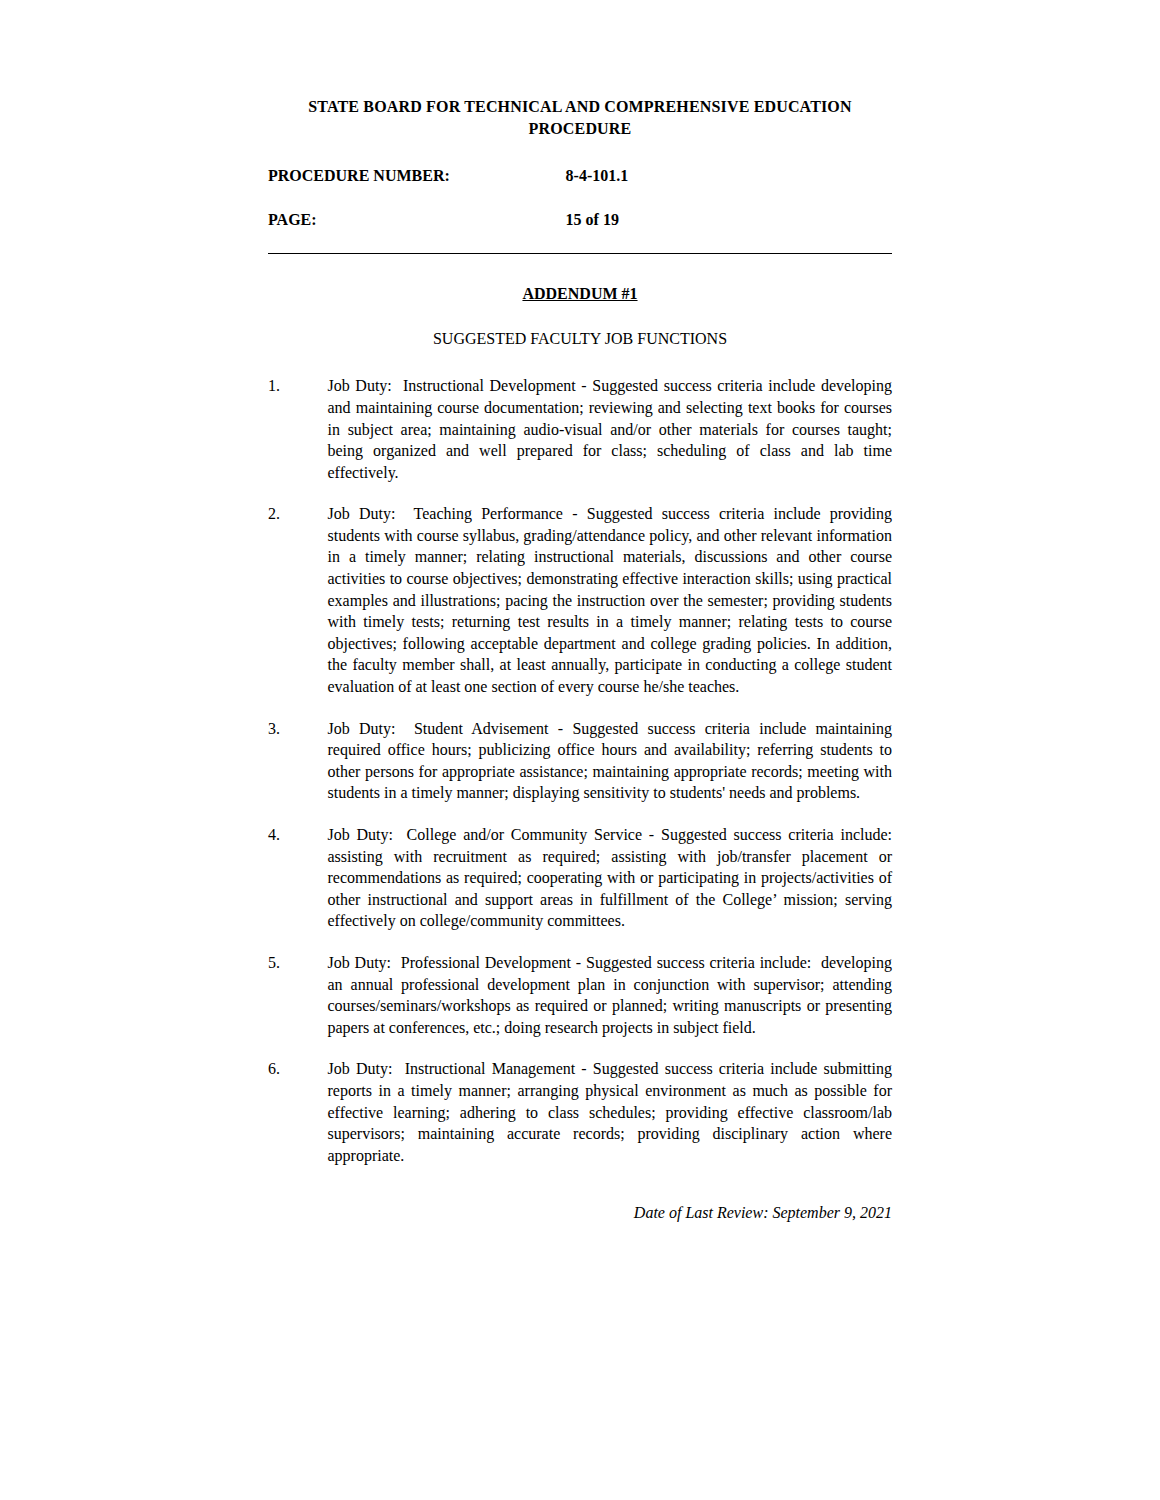STATE BOARD FOR TECHNICAL AND COMPREHENSIVE EDUCATION PROCEDURE
PROCEDURE NUMBER: 8-4-101.1
PAGE: 15 of 19
ADDENDUM #1
SUGGESTED FACULTY JOB FUNCTIONS
1. Job Duty: Instructional Development - Suggested success criteria include developing and maintaining course documentation; reviewing and selecting text books for courses in subject area; maintaining audio-visual and/or other materials for courses taught; being organized and well prepared for class; scheduling of class and lab time effectively.
2. Job Duty: Teaching Performance - Suggested success criteria include providing students with course syllabus, grading/attendance policy, and other relevant information in a timely manner; relating instructional materials, discussions and other course activities to course objectives; demonstrating effective interaction skills; using practical examples and illustrations; pacing the instruction over the semester; providing students with timely tests; returning test results in a timely manner; relating tests to course objectives; following acceptable department and college grading policies. In addition, the faculty member shall, at least annually, participate in conducting a college student evaluation of at least one section of every course he/she teaches.
3. Job Duty: Student Advisement - Suggested success criteria include maintaining required office hours; publicizing office hours and availability; referring students to other persons for appropriate assistance; maintaining appropriate records; meeting with students in a timely manner; displaying sensitivity to students' needs and problems.
4. Job Duty: College and/or Community Service - Suggested success criteria include: assisting with recruitment as required; assisting with job/transfer placement or recommendations as required; cooperating with or participating in projects/activities of other instructional and support areas in fulfillment of the College’ mission; serving effectively on college/community committees.
5. Job Duty: Professional Development - Suggested success criteria include: developing an annual professional development plan in conjunction with supervisor; attending courses/seminars/workshops as required or planned; writing manuscripts or presenting papers at conferences, etc.; doing research projects in subject field.
6. Job Duty: Instructional Management - Suggested success criteria include submitting reports in a timely manner; arranging physical environment as much as possible for effective learning; adhering to class schedules; providing effective classroom/lab supervisors; maintaining accurate records; providing disciplinary action where appropriate.
Date of Last Review: September 9, 2021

= = = = = = =

[Assigned task] Only lines that contain the string "appropriate" count; pick each one out of the records and copy it.

[Solution to this problem]
3. Job Duty: Student Advisement - Suggested success criteria include maintaining required office hours; publicizing office hours and availability; referring students to other persons for appropriate assistance; maintaining appropriate records; meeting with students in a timely manner; displaying sensitivity to students' needs and problems.
6. Job Duty: Instructional Management - Suggested success criteria include submitting reports in a timely manner; arranging physical environment as much as possible for effective learning; adhering to class schedules; providing effective classroom/lab supervisors; maintaining accurate records; providing disciplinary action where appropriate.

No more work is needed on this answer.